▶ DATASET ENTRIES:
——————

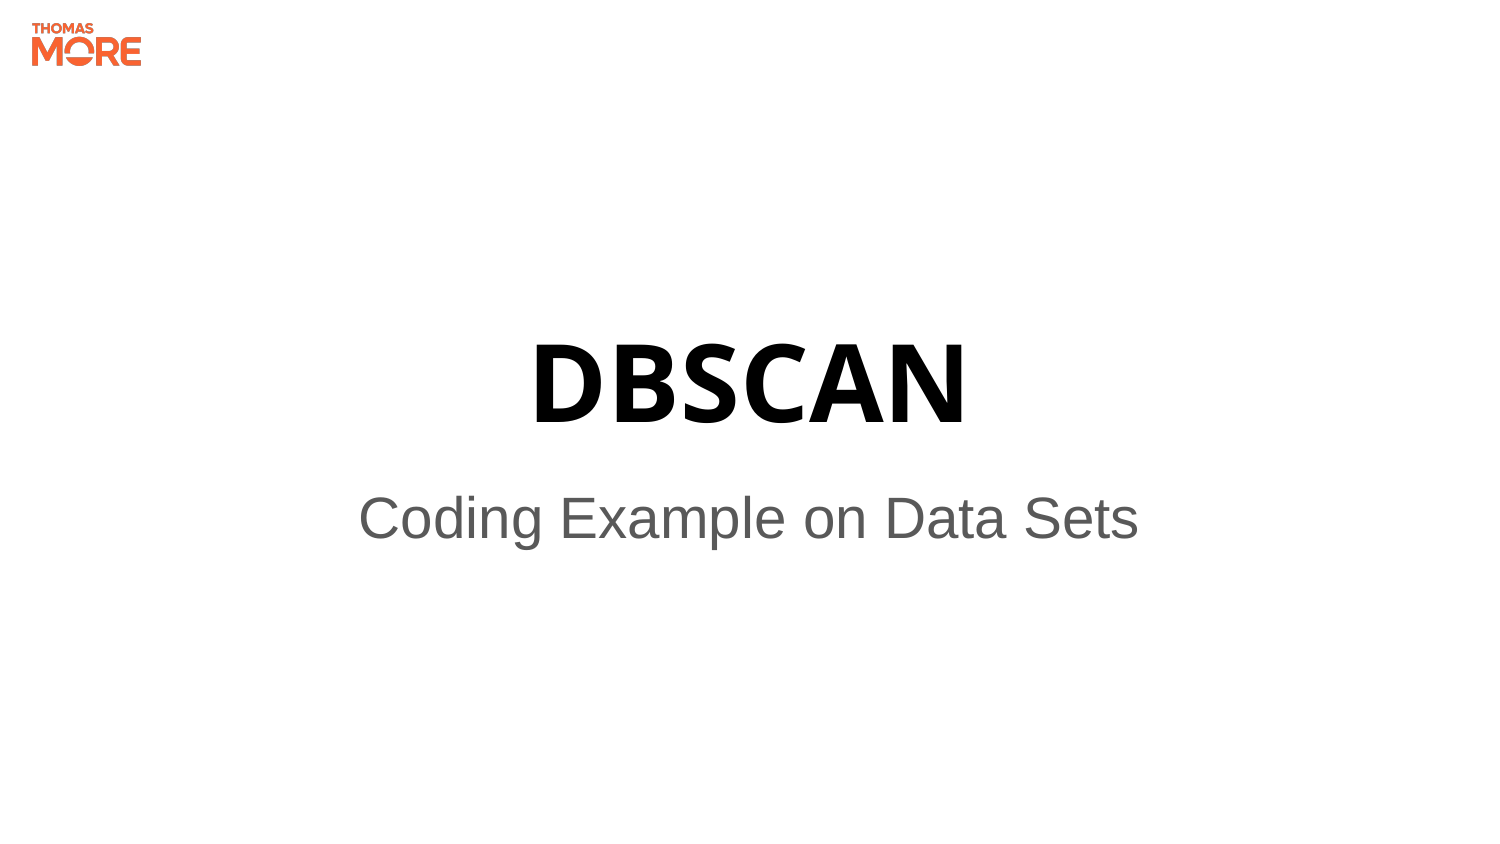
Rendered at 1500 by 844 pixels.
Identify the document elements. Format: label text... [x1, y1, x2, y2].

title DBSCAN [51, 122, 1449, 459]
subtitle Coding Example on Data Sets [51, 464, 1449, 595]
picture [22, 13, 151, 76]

——————

▶ EXERCISE BRIEF: Can you give every line of the items as a Markdown table with columns Row and Line, leaving out blank lines and any pictures?

▶ SOLUTION FOR THIS EXERCISE:
| Row | Line |
|---|---|
| 1 | Rendered at 1500 by 844 pixels. |
| 2 | Identify the document elements. Format: label text... [x1, y1, x2, y2]. |
| 3 | title DBSCAN [51, 122, 1449, 459] |
| 4 | subtitle Coding Example on Data Sets [51, 464, 1449, 595] |
| 5 | picture [22, 13, 151, 76] |